» WORKING DATA
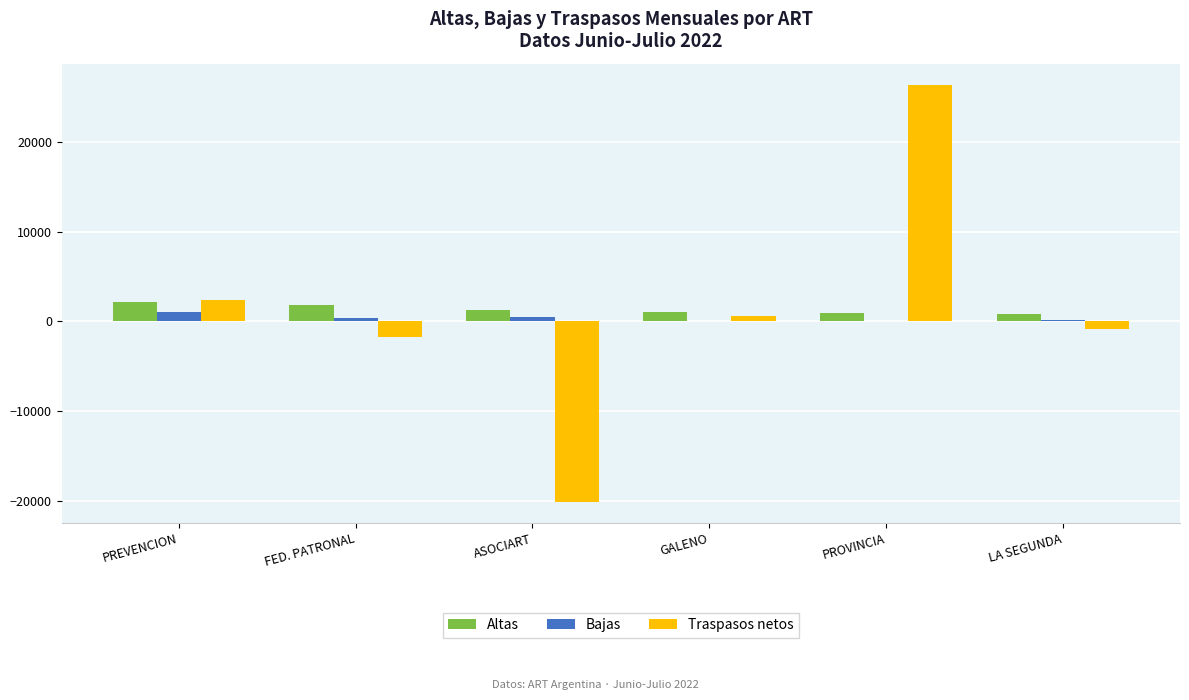

The value of Traspasos netos at ASOCIART is -20170. True or false?

True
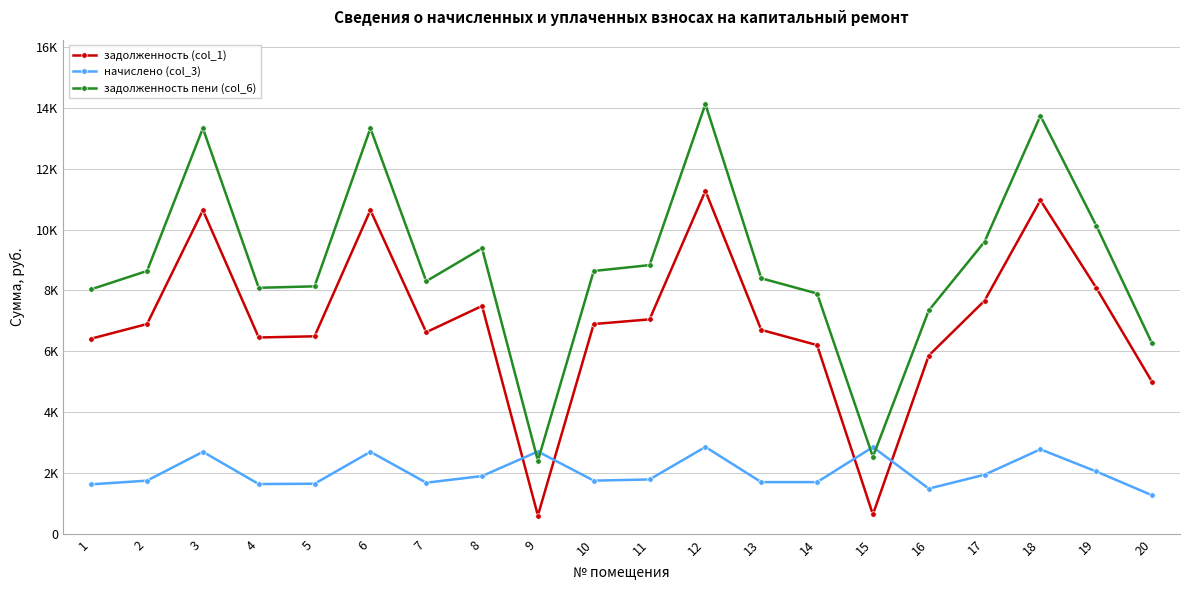

What is the difference between the highest and lowest values at 16?

5856.0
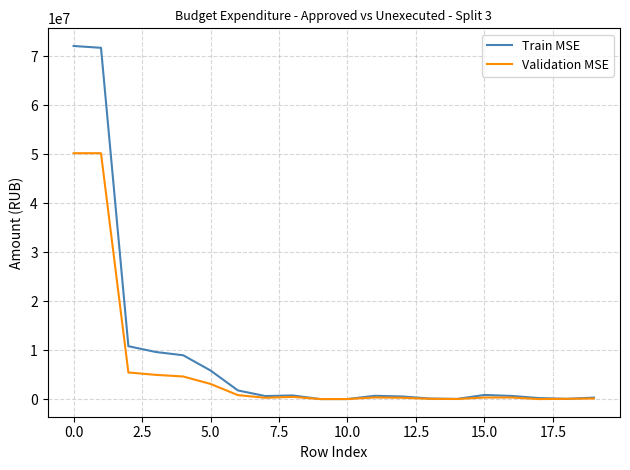

What is the highest value of the Train MSE series?

72058340.4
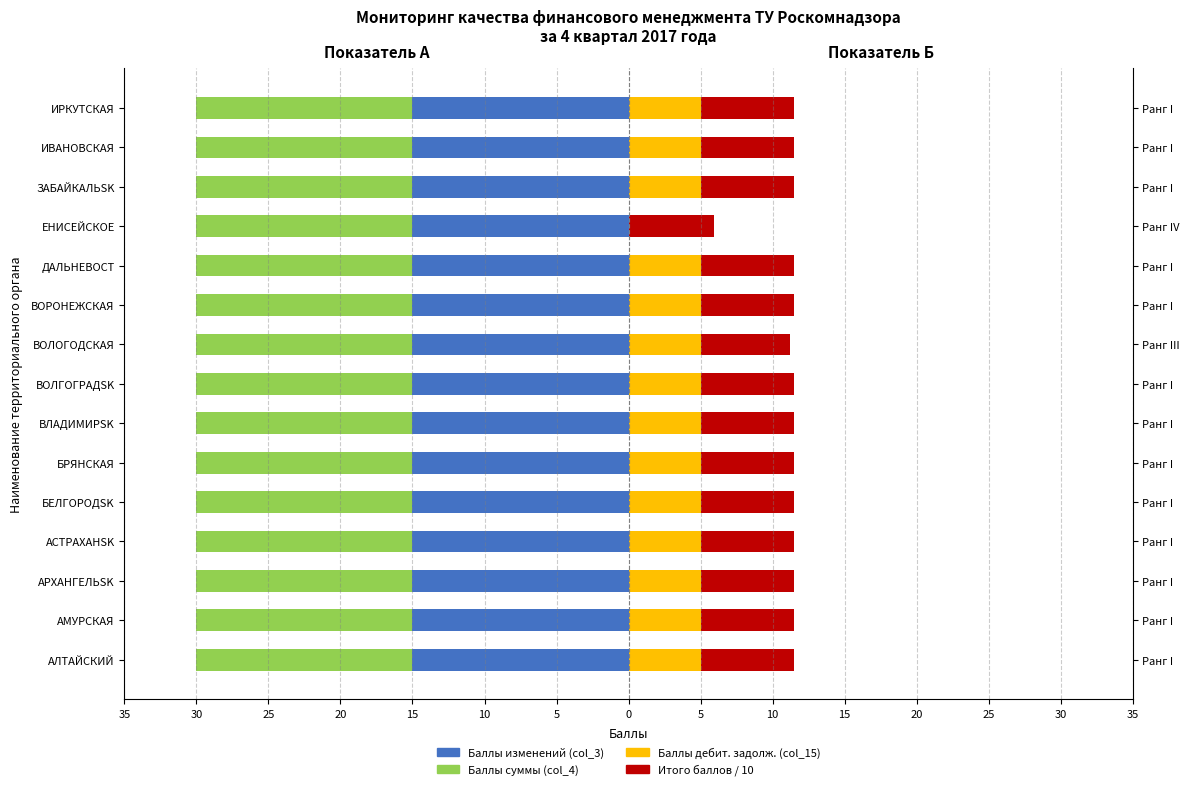

What are all the series names shown in the legend?

Баллы изменений (col_3), Баллы суммы (col_4), Баллы дебит. задолж. (col_15), Итого баллов / 10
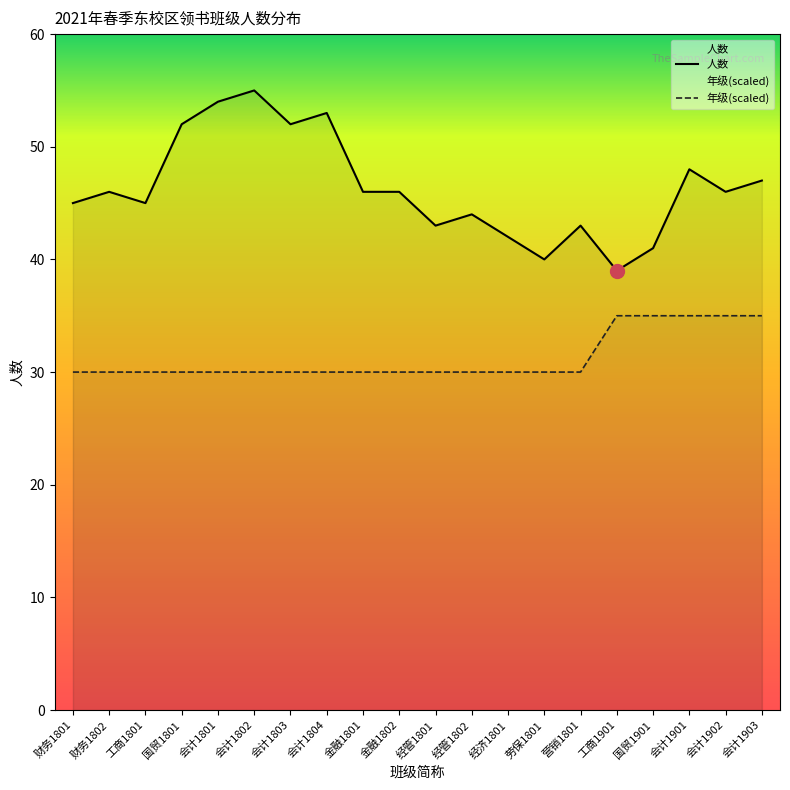

What is the total value across all series at 国贸1901?

76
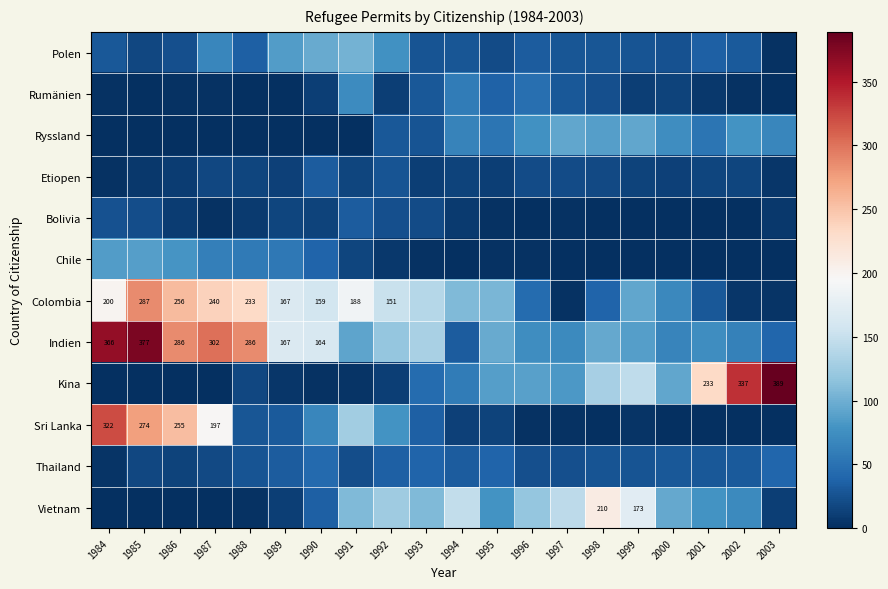

Which series has the largest range (max minus min)?

Kina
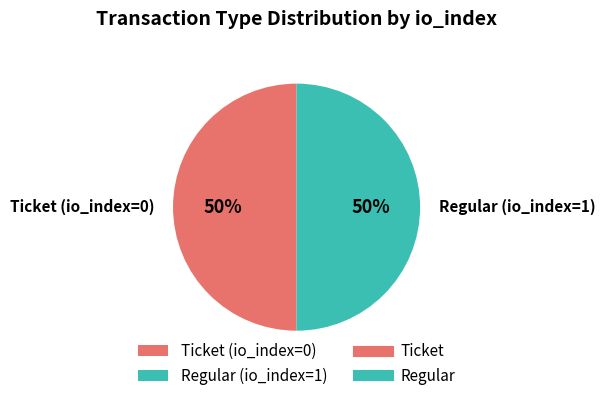

To the nearest percent, what is the difference between the largest and smallest slice percentages?

0%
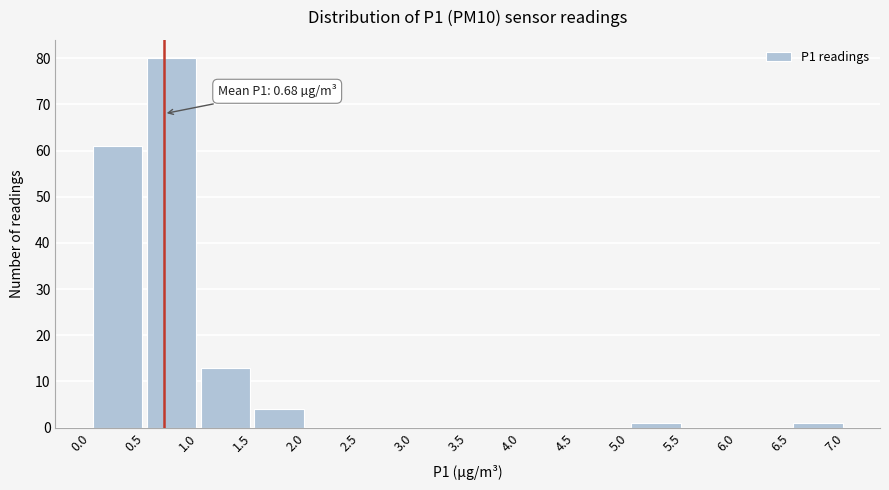

Over which range of the x-axis is the bar tallest?

0.5 to 1.0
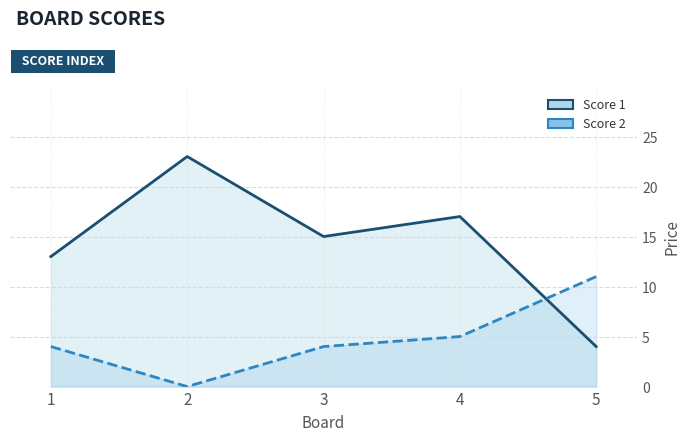

Which series has the widest spread of values?

Score 1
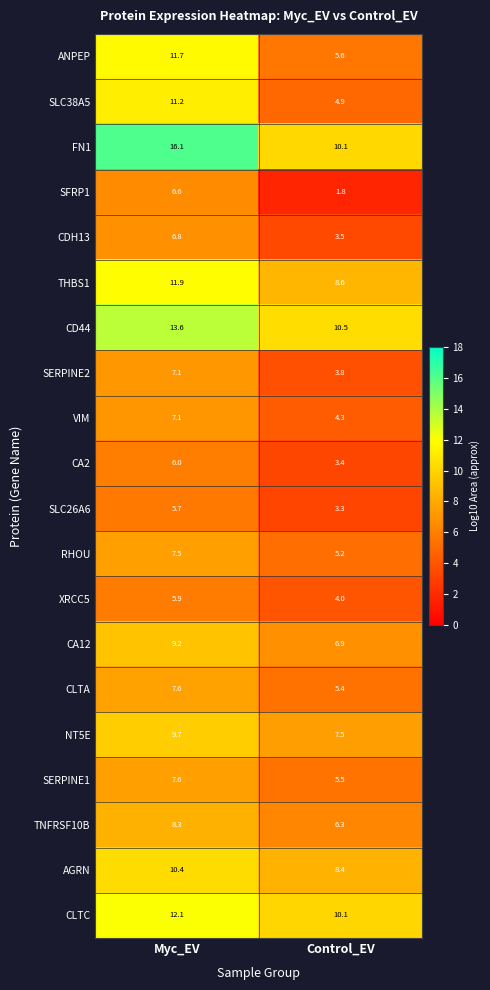

Rank the categories by CA2 value from highest to lowest.

Myc_EV, Control_EV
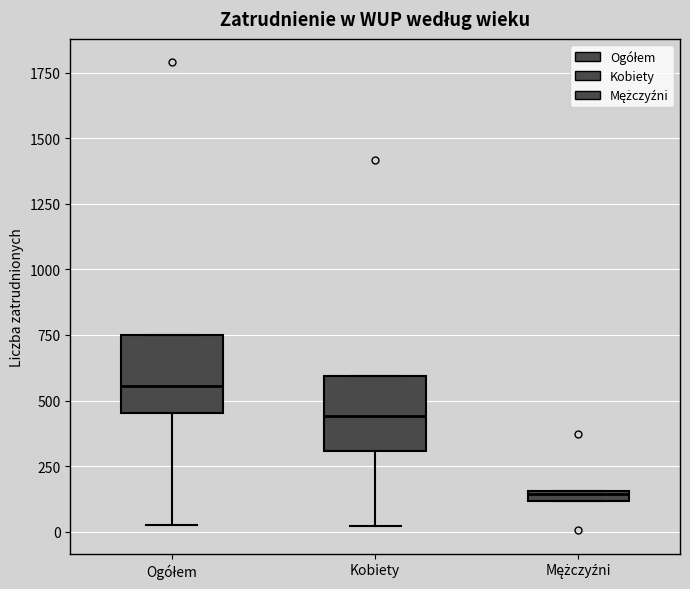

Which box has the highest median line?

Ogółem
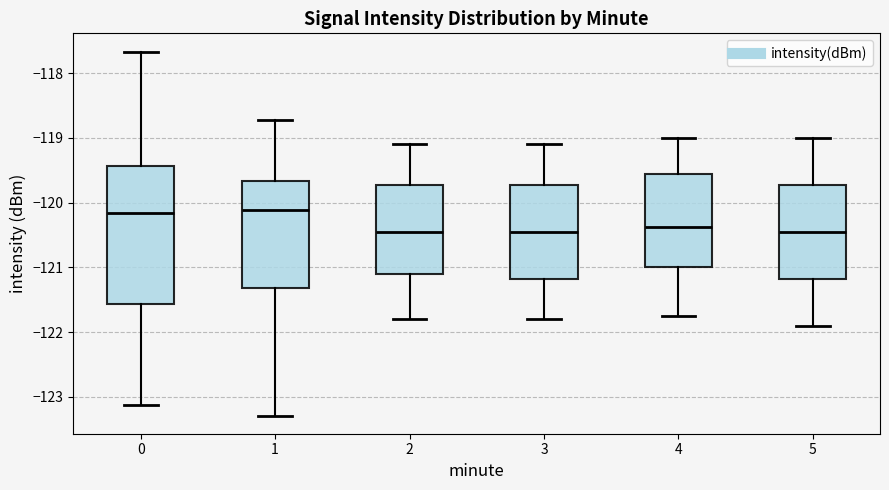

Reading left to right, read every box against the y-axis: the position of its median line, the range the box covers, and the ends of its whiskers. The values are not printed on the chart, so give them approximately, as read against the axis.

0: median -120.2, box -121.6 to -119.4, whiskers -123.1 to -117.7
1: median -120.1, box -121.3 to -119.7, whiskers -123.3 to -118.7
2: median -120.4, box -121.1 to -119.7, whiskers -121.8 to -119.1
3: median -120.4, box -121.2 to -119.7, whiskers -121.8 to -119.1
4: median -120.4, box -121.0 to -119.6, whiskers -121.7 to -119.0
5: median -120.4, box -121.2 to -119.7, whiskers -121.9 to -119.0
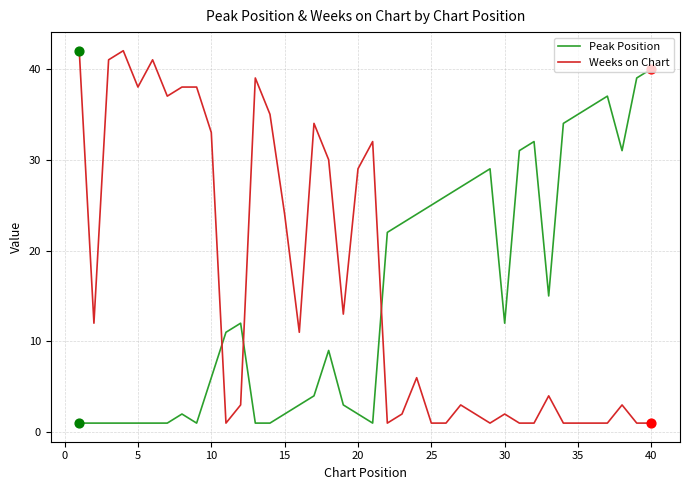

Which series ends up on top after the final intersection of Weeks on Chart and Peak Position?

Peak Position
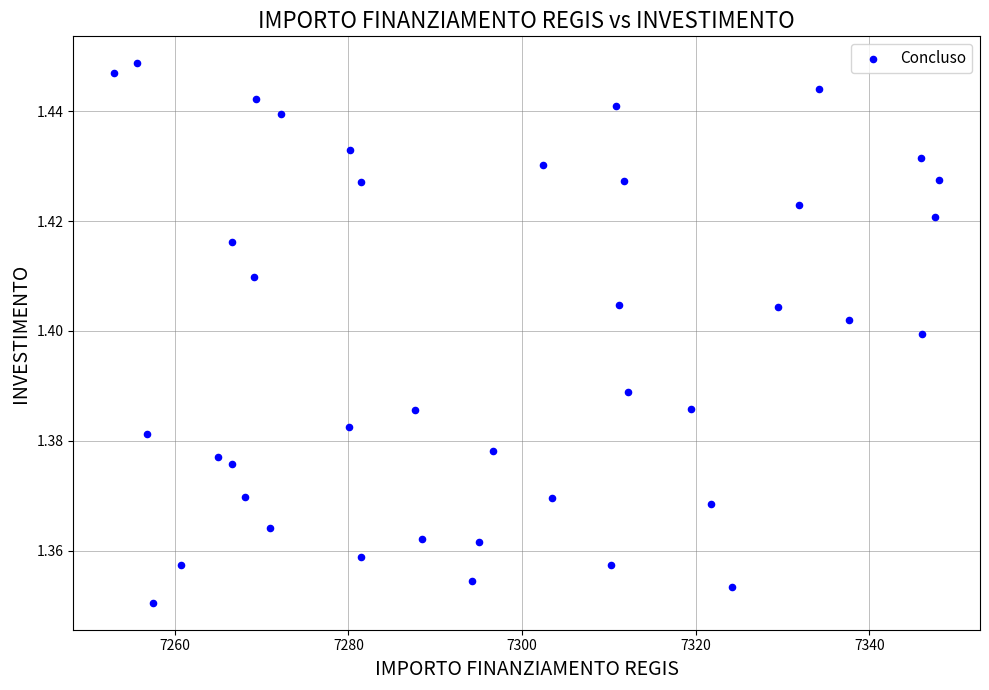

What is the range of X values (max minus min)?

94.9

» DIRECTIONS
Could you copy out the material word for word, from the line containing "Rank the categories" through to its end, leaving out the pictures?

» OUTPUT FOR THIS EXERCISE
Rank the categories by CA2 value from highest to lowest.

Myc_EV, Control_EV

Which box has the highest median line?

Ogółem

Reading left to right, read every box against the y-axis: the position of its median line, the range the box covers, and the ends of its whiskers. The values are not printed on the chart, so give them approximately, as read against the axis.

0: median -120.2, box -121.6 to -119.4, whiskers -123.1 to -117.7
1: median -120.1, box -121.3 to -119.7, whiskers -123.3 to -118.7
2: median -120.4, box -121.1 to -119.7, whiskers -121.8 to -119.1
3: median -120.4, box -121.2 to -119.7, whiskers -121.8 to -119.1
4: median -120.4, box -121.0 to -119.6, whiskers -121.7 to -119.0
5: median -120.4, box -121.2 to -119.7, whiskers -121.9 to -119.0

Which series ends up on top after the final intersection of Weeks on Chart and Peak Position?

Peak Position

What is the range of X values (max minus min)?

94.9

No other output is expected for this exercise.